- **REQUIRED WORK**
Would you repeat the entries beneath, with nothing changed?
BEGIN
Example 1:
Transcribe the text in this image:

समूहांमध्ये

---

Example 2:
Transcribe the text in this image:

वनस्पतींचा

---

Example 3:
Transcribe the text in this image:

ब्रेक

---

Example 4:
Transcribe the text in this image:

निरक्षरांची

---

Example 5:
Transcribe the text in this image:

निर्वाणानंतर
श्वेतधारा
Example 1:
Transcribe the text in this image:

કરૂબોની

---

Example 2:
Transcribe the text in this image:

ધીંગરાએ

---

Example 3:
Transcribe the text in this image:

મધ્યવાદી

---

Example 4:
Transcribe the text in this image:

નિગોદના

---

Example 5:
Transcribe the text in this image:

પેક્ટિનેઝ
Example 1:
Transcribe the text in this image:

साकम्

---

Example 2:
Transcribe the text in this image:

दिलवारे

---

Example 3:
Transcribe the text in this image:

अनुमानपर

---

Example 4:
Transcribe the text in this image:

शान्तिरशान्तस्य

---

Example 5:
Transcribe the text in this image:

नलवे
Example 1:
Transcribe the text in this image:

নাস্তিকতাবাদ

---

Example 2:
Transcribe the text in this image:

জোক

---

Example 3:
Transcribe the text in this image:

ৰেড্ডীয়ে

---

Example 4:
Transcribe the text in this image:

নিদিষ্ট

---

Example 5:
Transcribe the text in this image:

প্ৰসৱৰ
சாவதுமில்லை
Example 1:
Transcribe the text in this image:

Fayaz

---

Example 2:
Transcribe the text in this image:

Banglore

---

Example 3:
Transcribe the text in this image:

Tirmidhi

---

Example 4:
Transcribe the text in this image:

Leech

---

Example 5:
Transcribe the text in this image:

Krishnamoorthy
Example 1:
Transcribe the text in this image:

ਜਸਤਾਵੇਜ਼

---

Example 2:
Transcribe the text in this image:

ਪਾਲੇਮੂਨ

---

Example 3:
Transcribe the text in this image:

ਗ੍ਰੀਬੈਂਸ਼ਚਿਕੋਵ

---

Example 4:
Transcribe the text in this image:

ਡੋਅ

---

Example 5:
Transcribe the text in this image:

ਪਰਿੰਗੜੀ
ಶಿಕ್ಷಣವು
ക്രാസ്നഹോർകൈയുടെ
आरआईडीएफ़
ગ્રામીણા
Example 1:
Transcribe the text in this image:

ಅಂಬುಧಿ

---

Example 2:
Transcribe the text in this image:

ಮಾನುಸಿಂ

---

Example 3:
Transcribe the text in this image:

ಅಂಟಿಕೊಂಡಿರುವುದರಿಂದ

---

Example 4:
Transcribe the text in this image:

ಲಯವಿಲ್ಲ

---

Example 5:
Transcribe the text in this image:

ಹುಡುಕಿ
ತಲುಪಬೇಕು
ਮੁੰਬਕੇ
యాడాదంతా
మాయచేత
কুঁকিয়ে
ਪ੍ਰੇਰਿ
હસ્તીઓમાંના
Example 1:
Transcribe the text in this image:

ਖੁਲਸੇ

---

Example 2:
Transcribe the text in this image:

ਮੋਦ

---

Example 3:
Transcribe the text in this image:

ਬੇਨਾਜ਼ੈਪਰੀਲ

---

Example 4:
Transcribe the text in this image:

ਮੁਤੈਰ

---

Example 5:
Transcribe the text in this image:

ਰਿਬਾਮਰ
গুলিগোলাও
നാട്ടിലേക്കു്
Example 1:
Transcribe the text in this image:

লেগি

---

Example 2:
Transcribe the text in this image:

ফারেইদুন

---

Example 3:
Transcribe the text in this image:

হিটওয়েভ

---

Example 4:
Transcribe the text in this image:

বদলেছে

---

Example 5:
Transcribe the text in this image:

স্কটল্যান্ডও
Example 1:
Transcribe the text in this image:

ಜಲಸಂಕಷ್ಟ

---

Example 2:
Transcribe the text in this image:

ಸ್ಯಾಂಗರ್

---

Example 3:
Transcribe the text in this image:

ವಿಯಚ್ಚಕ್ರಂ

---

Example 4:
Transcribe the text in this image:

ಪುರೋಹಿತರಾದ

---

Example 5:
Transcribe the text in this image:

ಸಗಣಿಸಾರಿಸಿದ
END
- **RESPONSE AREA**
Example 1:
Transcribe the text in this image:

समूहांमध्ये

---

Example 2:
Transcribe the text in this image:

वनस्पतींचा

---

Example 3:
Transcribe the text in this image:

ब्रेक

---

Example 4:
Transcribe the text in this image:

निरक्षरांची

---

Example 5:
Transcribe the text in this image:

निर्वाणानंतर
श्वेतधारा
Example 1:
Transcribe the text in this image:

કરૂબોની

---

Example 2:
Transcribe the text in this image:

ધીંગરાએ

---

Example 3:
Transcribe the text in this image:

મધ્યવાદી

---

Example 4:
Transcribe the text in this image:

નિગોદના

---

Example 5:
Transcribe the text in this image:

પેક્ટિનેઝ
Example 1:
Transcribe the text in this image:

साकम्

---

Example 2:
Transcribe the text in this image:

दिलवारे

---

Example 3:
Transcribe the text in this image:

अनुमानपर

---

Example 4:
Transcribe the text in this image:

शान्तिरशान्तस्य

---

Example 5:
Transcribe the text in this image:

नलवे
Example 1:
Transcribe the text in this image:

নাস্তিকতাবাদ

---

Example 2:
Transcribe the text in this image:

জোক

---

Example 3:
Transcribe the text in this image:

ৰেড্ডীয়ে

---

Example 4:
Transcribe the text in this image:

নিদিষ্ট

---

Example 5:
Transcribe the text in this image:

প্ৰসৱৰ
சாவதுமில்லை
Example 1:
Transcribe the text in this image:

Fayaz

---

Example 2:
Transcribe the text in this image:

Banglore

---

Example 3:
Transcribe the text in this image:

Tirmidhi

---

Example 4:
Transcribe the text in this image:

Leech

---

Example 5:
Transcribe the text in this image:

Krishnamoorthy
Example 1:
Transcribe the text in this image:

ਜਸਤਾਵੇਜ਼

---

Example 2:
Transcribe the text in this image:

ਪਾਲੇਮੂਨ

---

Example 3:
Transcribe the text in this image:

ਗ੍ਰੀਬੈਂਸ਼ਚਿਕੋਵ

---

Example 4:
Transcribe the text in this image:

ਡੋਅ

---

Example 5:
Transcribe the text in this image:

ਪਰਿੰਗੜੀ
ಶಿಕ್ಷಣವು
ക്രാസ്നഹോർകൈയുടെ
आरआईडीएफ़
ગ્રામીણા
Example 1:
Transcribe the text in this image:

ಅಂಬುಧಿ

---

Example 2:
Transcribe the text in this image:

ಮಾನುಸಿಂ

---

Example 3:
Transcribe the text in this image:

ಅಂಟಿಕೊಂಡಿರುವುದರಿಂದ

---

Example 4:
Transcribe the text in this image:

ಲಯವಿಲ್ಲ

---

Example 5:
Transcribe the text in this image:

ಹುಡುಕಿ
ತಲುಪಬೇಕು
ਮੁੰਬਕੇ
యాడాదంతా
మాయచేత
কুঁকিয়ে
ਪ੍ਰੇਰਿ
હસ્તીઓમાંના
Example 1:
Transcribe the text in this image:

ਖੁਲਸੇ

---

Example 2:
Transcribe the text in this image:

ਮੋਦ

---

Example 3:
Transcribe the text in this image:

ਬੇਨਾਜ਼ੈਪਰੀਲ

---

Example 4:
Transcribe the text in this image:

ਮੁਤੈਰ

---

Example 5:
Transcribe the text in this image:

ਰਿਬਾਮਰ
গুলিগোলাও
നാട്ടിലേക്കു്
Example 1:
Transcribe the text in this image:

লেগি

---

Example 2:
Transcribe the text in this image:

ফারেইদুন

---

Example 3:
Transcribe the text in this image:

হিটওয়েভ

---

Example 4:
Transcribe the text in this image:

বদলেছে

---

Example 5:
Transcribe the text in this image:

স্কটল্যান্ডও
Example 1:
Transcribe the text in this image:

ಜಲಸಂಕಷ್ಟ

---

Example 2:
Transcribe the text in this image:

ಸ್ಯಾಂಗರ್

---

Example 3:
Transcribe the text in this image:

ವಿಯಚ್ಚಕ್ರಂ

---

Example 4:
Transcribe the text in this image:

ಪುರೋಹಿತರಾದ

---

Example 5:
Transcribe the text in this image:

ಸಗಣಿಸಾರಿಸಿದ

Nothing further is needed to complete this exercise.